LALY KRUPP

TEXTO : MARTÍN PAOLTRONI FOTOS: FEDE FERNANDEZ PERALTA

Patrimonio rosarino de la travestidad, hacedora de un legado mariflor, Laly testimonia con su piel la guerra non sancta de las ciencias naturales: soy una travesti biológica, dice aguijoneando el sentido práctico de la identidad. Y es algo más que un mero devenir, suena más bien a morisqueta anti terf, a perspicaz ardid frente a los manuales anatómicos del género, a sentencia de faraónica togada, a carta magna de una antigua Nación.

"Yo me considero y me autodefino travesti. Ni mujer trans, ni mujer. Travesti”, contesta y reafirma el carácter combativo de una palabra que crece entre la muchedumbre maricona.

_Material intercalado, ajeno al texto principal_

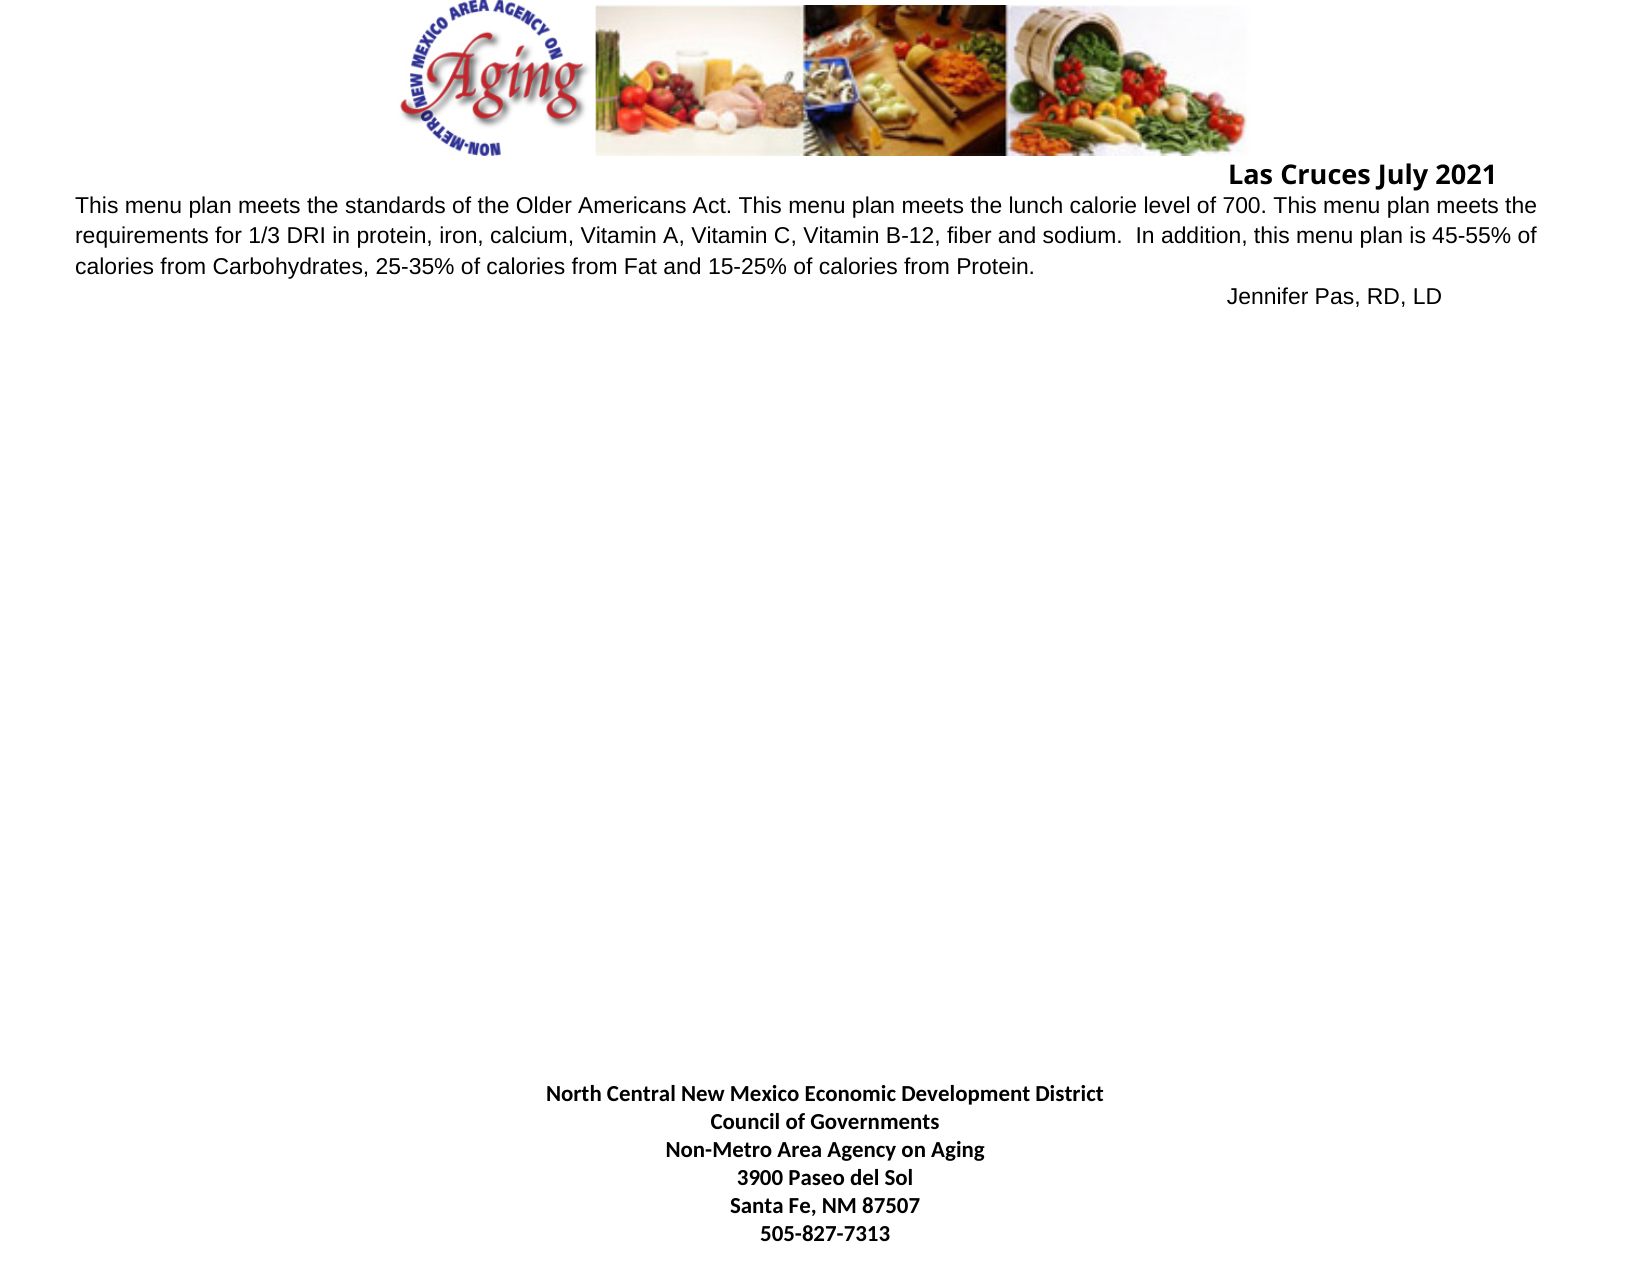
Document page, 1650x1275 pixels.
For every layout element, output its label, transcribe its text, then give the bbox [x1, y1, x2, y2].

picture [396, 0, 1254, 156]
text Jennifer Pas, RD, LD [75, 283, 1575, 309]
text This menu plan meets the standards of the Older Americans Act. This menu plan meets the lunch calorie level of 700. This menu plan meets the requirements for 1/3 DRI in protein, iron, calcium, Vitamin A, Vitamin C, Vitamin B-12, fiber and sodium. In addition, this menu plan is 45-55% of calories from Carbohydrates, 25-35% of calories from Fat and 15-25% of calories from Protein. [75, 192, 1575, 279]
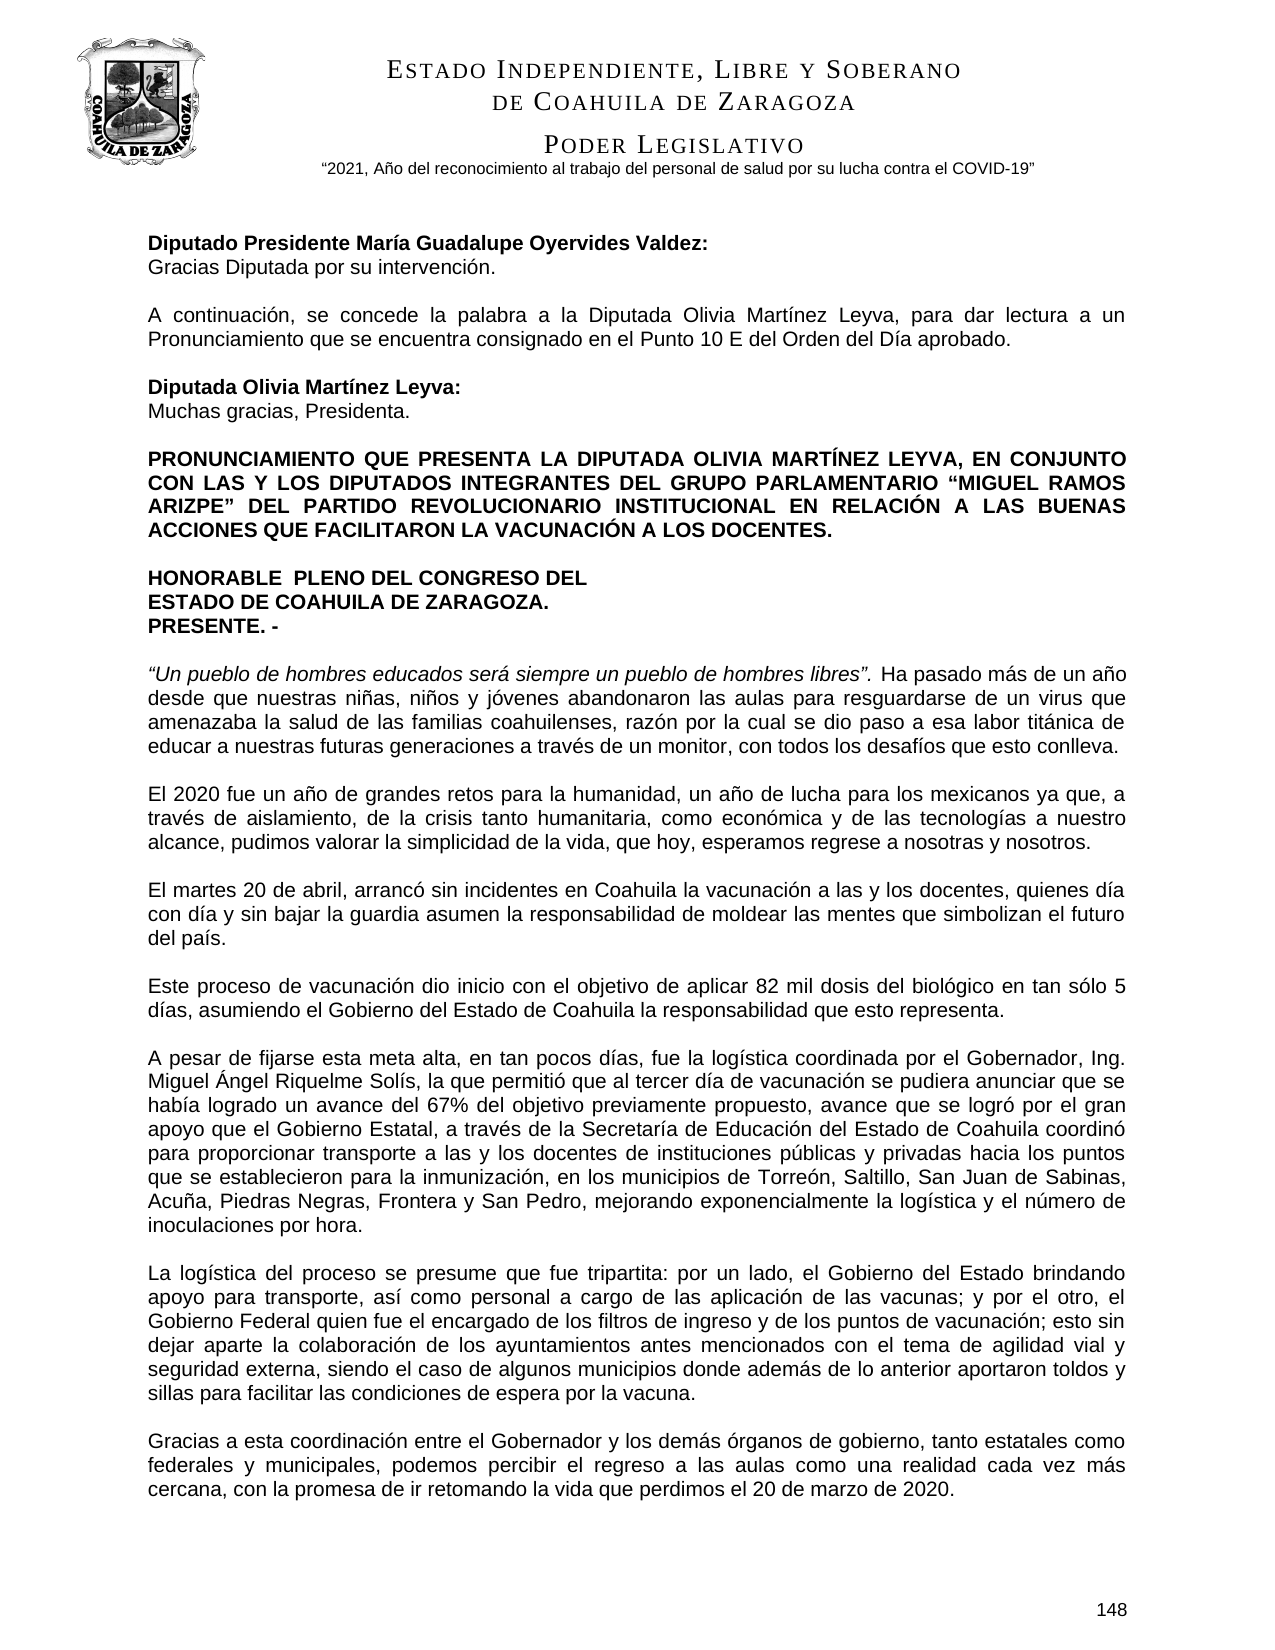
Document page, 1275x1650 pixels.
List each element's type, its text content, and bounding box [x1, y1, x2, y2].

text La logística del proceso se presume que fue tripartita: por un lado, el Gobierno del Estado brindando apoyo para transporte, así como personal a cargo de las aplicación de las vacunas; y por el otro, el Gobierno Federal quien fue el encargado de los filtros de ingreso y de los puntos de vacunación; esto sin dejar aparte la colaboración de los ayuntamientos antes mencionados con el tema de agilidad vial y seguridad externa, siendo el caso de algunos municipios donde además de lo anterior aportaron toldos y sillas para facilitar las condiciones de espera por la vacuna. [148, 1261, 1127, 1405]
text Diputado Presidente María Guadalupe Oyervides Valdez: [148, 231, 1127, 255]
text “Un pueblo de hombres educados será siempre un pueblo de hombres libres”. Ha pasado más de un año desde que nuestras niñas, niños y jóvenes abandonaron las aulas para resguardarse de un virus que amenazaba la salud de las familias coahuilenses, razón por la cual se dio paso a esa labor titánica de educar a nuestras futuras generaciones a través de un monitor, con todos los desafíos que esto conlleva. [148, 662, 1127, 758]
text Diputada Olivia Martínez Leyva: [148, 374, 1127, 398]
text El martes 20 de abril, arrancó sin incidentes en Coahuila la vacunación a las y los docentes, quienes día con día y sin bajar la guardia asumen la responsabilidad de moldear las mentes que simbolizan el futuro del país. [148, 878, 1127, 949]
text PRESENTE. - [148, 614, 1127, 638]
text HONORABLE PLENO DEL CONGRESO DEL [148, 566, 1127, 590]
text El 2020 fue un año de grandes retos para la humanidad, un año de lucha para los mexicanos ya que, a través de aislamiento, de la crisis tanto humanitaria, como económica y de las tecnologías a nuestro alcance, pudimos valorar la simplicidad de la vida, que hoy, esperamos regrese a nosotras y nosotros. [148, 782, 1127, 854]
text ESTADO DE COAHUILA DE ZARAGOZA. [148, 590, 1127, 614]
text Gracias Diputada por su intervención. [148, 255, 1127, 279]
text A continuación, se concede la palabra a la Diputada Olivia Martínez Leyva, para dar lectura a un Pronunciamiento que se encuentra consignado en el Punto 10 E del Orden del Día aprobado. [148, 303, 1127, 351]
picture [76, 38, 206, 165]
text A pesar de fijarse esta meta alta, en tan pocos días, fue la logística coordinada por el Gobernador, Ing. Miguel Ángel Riquelme Solís, la que permitió que al tercer día de vacunación se pudiera anunciar que se había logrado un avance del 67% del objetivo previamente propuesto, avance que se logró por el gran apoyo que el Gobierno Estatal, a través de la Secretaría de Educación del Estado de Coahuila coordinó para proporcionar transporte a las y los docentes de instituciones públicas y privadas hacia los puntos que se establecieron para la inmunización, en los municipios de Torreón, Saltillo, San Juan de Sabinas, Acuña, Piedras Negras, Frontera y San Pedro, mejorando exponencialmente la logística y el número de inoculaciones por hora. [148, 1045, 1127, 1237]
text Este proceso de vacunación dio inicio con el objetivo de aplicar 82 mil dosis del biológico en tan sólo 5 días, asumiendo el Gobierno del Estado de Coahuila la responsabilidad que esto representa. [148, 973, 1127, 1021]
text Gracias a esta coordinación entre el Gobernador y los demás órganos de gobierno, tanto estatales como federales y municipales, podemos percibir el regreso a las aulas como una realidad cada vez más cercana, con la promesa de ir retomando la vida que perdimos el 20 de marzo de 2020. [148, 1429, 1127, 1501]
text Muchas gracias, Presidenta. [148, 398, 1127, 422]
text PRONUNCIAMIENTO QUE PRESENTA LA DIPUTADA OLIVIA MARTÍNEZ LEYVA, EN CONJUNTO CON LAS Y LOS DIPUTADOS INTEGRANTES DEL GRUPO PARLAMENTARIO “MIGUEL RAMOS ARIZPE” DEL PARTIDO REVOLUCIONARIO INSTITUCIONAL EN RELACIÓN A LAS BUENAS ACCIONES QUE FACILITARON LA VACUNACIÓN A LOS DOCENTES. [148, 446, 1127, 542]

En la secundaria, no obstante, Laly pudo ser. Contra todo pronóstico de bullying, el Liceo Avellaneda se transformó en refugio frente a la realidad lisérgica para una adolescente que desafió los esquemas del sistema educativo, aunque la currícula de biología no supiera de su existencia.

Aunque los recuerdos son buenos, y la patria de la infancia tiene sus propios colores, el filo de sus caderas evoca las luces del centro mientras narra los días signados por el aleteo colibrí. “Tuve el privilegio de que no me echaran”, remarca con énfasis. ¿El amor como prerrogativa? Tal vez sí, en un mundo acostumbrado a las molduras humanas como condición para el afecto. Por eso Laly supo desde pendeja que tenía que pararse de manos si quería sobrevivir. Y así salió a la calle con 17 años para ejercer el trabajo sexual. Y así también conoció a las travas.

La escena ballroom no es un show me dijeron las chicas algunas vez  ¿Y entonces qué es? Es un acto político de resistencia, una forma de activismo donde los cuerpos disidentes se apropian del espacio público y sacuden la hetero-modorra citadina. Será por eso que Laly suele repetir que allí sus caderas encontraron un lugar.